Top of TEXT PROVIDED

Theorem ssint 4917

Description: Subclass of a class intersection. Theorem 5.11(viii) of [Monk1] p. 52 and its converse. (Contributed by NM, 14-Oct-1999.)

Assertion

Ref	Expression
ssint	⊢ (𝐴 ⊆ ∩ 𝐵 ↔ ∀𝑥 ∈ 𝐵 𝐴 ⊆ 𝑥)

Distinct variable groups:   𝑥,𝐴   𝑥,𝐵

Proof of Theorem ssint

Dummy variable 𝑦 is distinct from all other variables.

Step	Hyp	Ref	Expression
1		dfss3 3926	. 2 ⊢ (𝐴 ⊆ ∩ 𝐵 ↔ ∀𝑦 ∈ 𝐴 𝑦 ∈ ∩ 𝐵)
2		vex 3442	. . . 4 ⊢ 𝑦 ∈ V
3	2	elint2 4906	. . 3 ⊢ (𝑦 ∈ ∩ 𝐵 ↔ ∀𝑥 ∈ 𝐵 𝑦 ∈ 𝑥)
4	3	ralbii 3075	. 2 ⊢ (∀𝑦 ∈ 𝐴 𝑦 ∈ ∩ 𝐵 ↔ ∀𝑦 ∈ 𝐴 ∀𝑥 ∈ 𝐵 𝑦 ∈ 𝑥)
5		ralcom 3257	. . 3 ⊢ (∀𝑦 ∈ 𝐴 ∀𝑥 ∈ 𝐵 𝑦 ∈ 𝑥 ↔ ∀𝑥 ∈ 𝐵 ∀𝑦 ∈ 𝐴 𝑦 ∈ 𝑥)
6		dfss3 3926	. . . 4 ⊢ (𝐴 ⊆ 𝑥 ↔ ∀𝑦 ∈ 𝐴 𝑦 ∈ 𝑥)
7	6	ralbii 3075	. . 3 ⊢ (∀𝑥 ∈ 𝐵 𝐴 ⊆ 𝑥 ↔ ∀𝑥 ∈ 𝐵 ∀𝑦 ∈ 𝐴 𝑦 ∈ 𝑥)
8	5, 7	bitr4i 278	. 2 ⊢ (∀𝑦 ∈ 𝐴 ∀𝑥 ∈ 𝐵 𝑦 ∈ 𝑥 ↔ ∀𝑥 ∈ 𝐵 𝐴 ⊆ 𝑥)

Bottom of TEXT PROVIDED

:: WHAT YOU SHOULD DO ::
Translate the sentence "Dummy variable 𝑦 is distinct from all other variables." from the theorem page into Spanish.

Top of DATASET EXCERPTS

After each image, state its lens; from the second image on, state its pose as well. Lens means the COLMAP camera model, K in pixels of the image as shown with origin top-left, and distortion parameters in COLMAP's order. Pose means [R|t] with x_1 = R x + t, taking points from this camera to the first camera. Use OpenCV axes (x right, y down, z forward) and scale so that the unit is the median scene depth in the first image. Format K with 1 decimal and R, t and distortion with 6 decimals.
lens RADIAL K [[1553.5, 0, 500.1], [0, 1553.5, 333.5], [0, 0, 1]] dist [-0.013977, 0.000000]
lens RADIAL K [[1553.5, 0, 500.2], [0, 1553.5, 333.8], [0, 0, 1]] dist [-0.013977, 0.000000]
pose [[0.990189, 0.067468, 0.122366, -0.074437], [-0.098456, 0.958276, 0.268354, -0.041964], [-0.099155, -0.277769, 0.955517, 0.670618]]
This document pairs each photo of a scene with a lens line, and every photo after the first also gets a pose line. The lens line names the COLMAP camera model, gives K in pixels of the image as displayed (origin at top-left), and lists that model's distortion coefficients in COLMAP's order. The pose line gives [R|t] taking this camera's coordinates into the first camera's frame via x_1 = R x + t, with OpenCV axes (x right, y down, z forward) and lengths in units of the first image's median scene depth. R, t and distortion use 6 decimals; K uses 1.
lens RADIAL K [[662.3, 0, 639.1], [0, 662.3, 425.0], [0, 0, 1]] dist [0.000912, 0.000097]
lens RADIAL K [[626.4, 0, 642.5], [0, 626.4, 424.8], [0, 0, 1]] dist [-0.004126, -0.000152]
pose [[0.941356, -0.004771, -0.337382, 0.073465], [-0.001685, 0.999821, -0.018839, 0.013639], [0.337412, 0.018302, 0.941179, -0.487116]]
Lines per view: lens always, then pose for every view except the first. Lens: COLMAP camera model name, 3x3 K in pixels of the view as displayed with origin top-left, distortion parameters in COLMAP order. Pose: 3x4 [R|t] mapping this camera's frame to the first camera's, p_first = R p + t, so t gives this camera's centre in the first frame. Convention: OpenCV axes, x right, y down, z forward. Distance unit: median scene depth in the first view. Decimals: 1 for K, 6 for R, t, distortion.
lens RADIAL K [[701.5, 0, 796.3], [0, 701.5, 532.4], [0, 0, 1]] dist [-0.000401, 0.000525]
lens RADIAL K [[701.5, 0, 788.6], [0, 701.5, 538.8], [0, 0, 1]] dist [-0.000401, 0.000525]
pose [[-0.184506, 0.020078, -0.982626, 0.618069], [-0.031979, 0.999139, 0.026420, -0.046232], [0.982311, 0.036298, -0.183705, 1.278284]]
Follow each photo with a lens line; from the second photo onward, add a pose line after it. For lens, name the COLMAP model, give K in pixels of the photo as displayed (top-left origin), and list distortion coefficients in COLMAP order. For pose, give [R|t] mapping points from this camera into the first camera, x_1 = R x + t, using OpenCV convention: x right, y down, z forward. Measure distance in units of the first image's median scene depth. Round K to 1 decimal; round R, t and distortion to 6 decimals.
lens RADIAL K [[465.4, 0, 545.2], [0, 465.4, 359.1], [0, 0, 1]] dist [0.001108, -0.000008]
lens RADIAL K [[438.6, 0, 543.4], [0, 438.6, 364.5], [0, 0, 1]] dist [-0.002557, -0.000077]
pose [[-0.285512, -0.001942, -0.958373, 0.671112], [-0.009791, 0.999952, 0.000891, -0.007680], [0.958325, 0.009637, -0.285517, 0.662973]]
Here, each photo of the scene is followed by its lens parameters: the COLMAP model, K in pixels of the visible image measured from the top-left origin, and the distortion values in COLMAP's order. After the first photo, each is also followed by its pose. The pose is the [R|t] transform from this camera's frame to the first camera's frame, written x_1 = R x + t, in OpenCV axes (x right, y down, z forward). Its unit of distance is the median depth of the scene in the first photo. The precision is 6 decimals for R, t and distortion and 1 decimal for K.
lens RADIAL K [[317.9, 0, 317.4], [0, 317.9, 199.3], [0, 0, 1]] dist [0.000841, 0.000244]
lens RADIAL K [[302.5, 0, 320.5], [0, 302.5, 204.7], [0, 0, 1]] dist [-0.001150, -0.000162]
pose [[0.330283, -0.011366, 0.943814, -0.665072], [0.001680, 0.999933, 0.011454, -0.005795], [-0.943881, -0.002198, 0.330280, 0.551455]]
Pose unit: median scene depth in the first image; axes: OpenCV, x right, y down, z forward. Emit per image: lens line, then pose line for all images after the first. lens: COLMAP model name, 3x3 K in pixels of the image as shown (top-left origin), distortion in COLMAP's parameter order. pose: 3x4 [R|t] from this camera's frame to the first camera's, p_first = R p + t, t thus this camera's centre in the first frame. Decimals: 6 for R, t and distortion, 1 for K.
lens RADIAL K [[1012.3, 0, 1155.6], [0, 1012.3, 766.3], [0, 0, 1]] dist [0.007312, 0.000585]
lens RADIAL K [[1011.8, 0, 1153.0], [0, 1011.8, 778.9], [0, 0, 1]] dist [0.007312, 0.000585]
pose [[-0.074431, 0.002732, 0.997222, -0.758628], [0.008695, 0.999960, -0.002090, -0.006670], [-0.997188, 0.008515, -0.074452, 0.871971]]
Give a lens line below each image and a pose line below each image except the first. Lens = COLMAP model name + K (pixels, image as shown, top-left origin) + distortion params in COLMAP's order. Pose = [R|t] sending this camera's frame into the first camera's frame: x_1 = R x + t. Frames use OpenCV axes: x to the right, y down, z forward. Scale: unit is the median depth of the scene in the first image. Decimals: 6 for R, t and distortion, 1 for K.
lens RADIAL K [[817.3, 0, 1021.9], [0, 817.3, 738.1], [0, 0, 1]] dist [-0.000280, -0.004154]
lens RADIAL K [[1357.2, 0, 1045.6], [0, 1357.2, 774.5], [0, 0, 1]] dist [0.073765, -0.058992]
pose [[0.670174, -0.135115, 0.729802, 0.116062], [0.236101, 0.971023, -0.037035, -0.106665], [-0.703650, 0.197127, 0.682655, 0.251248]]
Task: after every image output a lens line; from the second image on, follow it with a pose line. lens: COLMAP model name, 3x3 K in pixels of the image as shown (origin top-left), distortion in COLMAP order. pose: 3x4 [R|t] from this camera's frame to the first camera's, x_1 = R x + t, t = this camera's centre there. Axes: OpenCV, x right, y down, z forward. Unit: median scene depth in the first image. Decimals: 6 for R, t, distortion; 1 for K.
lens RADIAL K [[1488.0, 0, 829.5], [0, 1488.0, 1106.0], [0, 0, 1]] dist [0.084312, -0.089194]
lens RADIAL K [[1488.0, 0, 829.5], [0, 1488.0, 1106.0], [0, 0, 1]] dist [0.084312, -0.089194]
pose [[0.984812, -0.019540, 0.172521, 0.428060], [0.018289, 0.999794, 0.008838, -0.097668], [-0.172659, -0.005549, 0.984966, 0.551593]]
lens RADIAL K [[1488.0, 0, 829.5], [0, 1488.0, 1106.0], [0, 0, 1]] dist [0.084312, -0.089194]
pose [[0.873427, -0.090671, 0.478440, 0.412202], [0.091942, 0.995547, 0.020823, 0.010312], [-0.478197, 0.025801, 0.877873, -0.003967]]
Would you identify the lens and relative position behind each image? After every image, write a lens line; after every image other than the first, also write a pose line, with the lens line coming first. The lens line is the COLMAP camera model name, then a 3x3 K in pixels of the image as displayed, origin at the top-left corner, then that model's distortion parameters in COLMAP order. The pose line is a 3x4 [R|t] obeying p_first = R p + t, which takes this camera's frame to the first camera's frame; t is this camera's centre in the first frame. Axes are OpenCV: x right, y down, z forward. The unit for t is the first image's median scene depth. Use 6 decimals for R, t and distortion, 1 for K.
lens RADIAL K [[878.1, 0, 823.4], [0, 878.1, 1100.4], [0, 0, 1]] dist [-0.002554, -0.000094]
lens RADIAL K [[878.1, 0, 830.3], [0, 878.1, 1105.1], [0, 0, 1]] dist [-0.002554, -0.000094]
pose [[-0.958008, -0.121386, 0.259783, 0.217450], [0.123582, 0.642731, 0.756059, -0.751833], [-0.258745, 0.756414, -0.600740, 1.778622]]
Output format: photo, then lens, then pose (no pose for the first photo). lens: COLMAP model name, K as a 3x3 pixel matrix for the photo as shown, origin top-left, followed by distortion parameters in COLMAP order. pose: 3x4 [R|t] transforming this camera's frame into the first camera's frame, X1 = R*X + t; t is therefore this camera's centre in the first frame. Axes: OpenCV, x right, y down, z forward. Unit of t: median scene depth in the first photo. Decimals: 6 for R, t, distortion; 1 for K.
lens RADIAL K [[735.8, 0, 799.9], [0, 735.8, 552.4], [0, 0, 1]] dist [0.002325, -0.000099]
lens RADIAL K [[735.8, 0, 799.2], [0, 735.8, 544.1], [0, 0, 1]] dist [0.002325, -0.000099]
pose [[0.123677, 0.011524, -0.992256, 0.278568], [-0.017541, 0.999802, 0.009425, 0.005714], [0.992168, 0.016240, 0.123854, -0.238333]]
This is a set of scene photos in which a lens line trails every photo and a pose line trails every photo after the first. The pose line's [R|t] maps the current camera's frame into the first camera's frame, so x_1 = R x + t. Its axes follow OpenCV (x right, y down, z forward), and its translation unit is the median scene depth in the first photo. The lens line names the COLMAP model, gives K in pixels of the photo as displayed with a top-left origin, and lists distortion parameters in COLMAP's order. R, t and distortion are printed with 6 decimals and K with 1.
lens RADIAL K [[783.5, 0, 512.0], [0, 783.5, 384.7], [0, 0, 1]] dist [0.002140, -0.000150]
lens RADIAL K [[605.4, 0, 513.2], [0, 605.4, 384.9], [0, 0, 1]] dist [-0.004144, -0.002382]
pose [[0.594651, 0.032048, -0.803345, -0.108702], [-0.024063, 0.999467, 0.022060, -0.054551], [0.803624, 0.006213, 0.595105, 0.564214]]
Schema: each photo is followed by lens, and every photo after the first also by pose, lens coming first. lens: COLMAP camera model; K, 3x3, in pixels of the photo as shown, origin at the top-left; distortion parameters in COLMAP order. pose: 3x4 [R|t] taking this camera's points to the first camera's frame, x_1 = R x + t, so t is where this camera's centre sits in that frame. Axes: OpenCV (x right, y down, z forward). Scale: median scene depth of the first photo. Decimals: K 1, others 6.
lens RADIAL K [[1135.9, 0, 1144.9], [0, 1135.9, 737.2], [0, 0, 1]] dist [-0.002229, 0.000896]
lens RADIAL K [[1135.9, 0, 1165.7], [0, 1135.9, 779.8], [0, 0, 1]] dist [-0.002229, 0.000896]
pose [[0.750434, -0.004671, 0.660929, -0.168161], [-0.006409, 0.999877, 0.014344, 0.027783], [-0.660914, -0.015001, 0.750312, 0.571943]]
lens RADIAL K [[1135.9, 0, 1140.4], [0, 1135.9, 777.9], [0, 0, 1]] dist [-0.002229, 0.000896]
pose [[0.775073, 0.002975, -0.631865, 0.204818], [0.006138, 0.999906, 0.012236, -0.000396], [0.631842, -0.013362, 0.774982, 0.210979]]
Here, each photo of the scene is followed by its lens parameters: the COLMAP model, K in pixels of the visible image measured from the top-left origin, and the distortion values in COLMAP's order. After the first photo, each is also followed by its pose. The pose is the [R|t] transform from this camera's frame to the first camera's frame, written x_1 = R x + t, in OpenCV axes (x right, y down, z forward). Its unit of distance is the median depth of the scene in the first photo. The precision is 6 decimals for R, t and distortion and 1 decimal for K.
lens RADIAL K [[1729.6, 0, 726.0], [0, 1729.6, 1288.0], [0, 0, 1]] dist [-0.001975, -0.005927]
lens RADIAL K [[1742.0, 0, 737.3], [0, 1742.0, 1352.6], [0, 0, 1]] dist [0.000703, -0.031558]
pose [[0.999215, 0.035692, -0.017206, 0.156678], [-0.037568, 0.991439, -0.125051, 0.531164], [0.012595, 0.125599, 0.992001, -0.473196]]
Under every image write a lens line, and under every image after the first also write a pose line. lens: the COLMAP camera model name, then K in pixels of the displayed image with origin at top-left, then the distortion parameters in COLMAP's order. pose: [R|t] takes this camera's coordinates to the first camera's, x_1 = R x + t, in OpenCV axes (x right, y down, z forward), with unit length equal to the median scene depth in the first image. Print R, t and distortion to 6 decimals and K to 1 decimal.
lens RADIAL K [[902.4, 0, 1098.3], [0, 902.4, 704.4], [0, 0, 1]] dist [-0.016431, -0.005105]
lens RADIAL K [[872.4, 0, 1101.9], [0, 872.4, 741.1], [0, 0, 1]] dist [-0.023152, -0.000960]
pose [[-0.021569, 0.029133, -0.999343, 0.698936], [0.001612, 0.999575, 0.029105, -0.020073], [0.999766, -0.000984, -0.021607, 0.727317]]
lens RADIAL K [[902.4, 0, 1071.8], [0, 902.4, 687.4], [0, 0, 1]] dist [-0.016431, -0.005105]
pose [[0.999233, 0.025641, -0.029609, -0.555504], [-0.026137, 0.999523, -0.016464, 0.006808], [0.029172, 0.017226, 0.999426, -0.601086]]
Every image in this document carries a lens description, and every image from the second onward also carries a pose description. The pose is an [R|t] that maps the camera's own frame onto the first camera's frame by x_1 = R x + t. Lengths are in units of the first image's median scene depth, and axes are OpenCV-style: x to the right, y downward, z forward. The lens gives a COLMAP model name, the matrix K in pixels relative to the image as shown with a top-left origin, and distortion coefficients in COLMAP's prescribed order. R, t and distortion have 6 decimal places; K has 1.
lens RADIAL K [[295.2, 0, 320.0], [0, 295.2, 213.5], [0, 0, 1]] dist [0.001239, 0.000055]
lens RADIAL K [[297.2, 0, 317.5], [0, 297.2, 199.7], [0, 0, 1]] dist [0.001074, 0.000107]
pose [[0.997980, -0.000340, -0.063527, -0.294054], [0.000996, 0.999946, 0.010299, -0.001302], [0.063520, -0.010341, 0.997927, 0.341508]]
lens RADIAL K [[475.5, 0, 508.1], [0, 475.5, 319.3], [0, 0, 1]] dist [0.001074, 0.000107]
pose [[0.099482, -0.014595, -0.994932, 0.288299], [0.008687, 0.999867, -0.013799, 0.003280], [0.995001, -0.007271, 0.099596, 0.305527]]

Bottom of DATASET EXCERPTS

:: RESPONSE TO THE EXERCISE ::
La variable ficticia 𝑦 es distinta de todas las demás variables.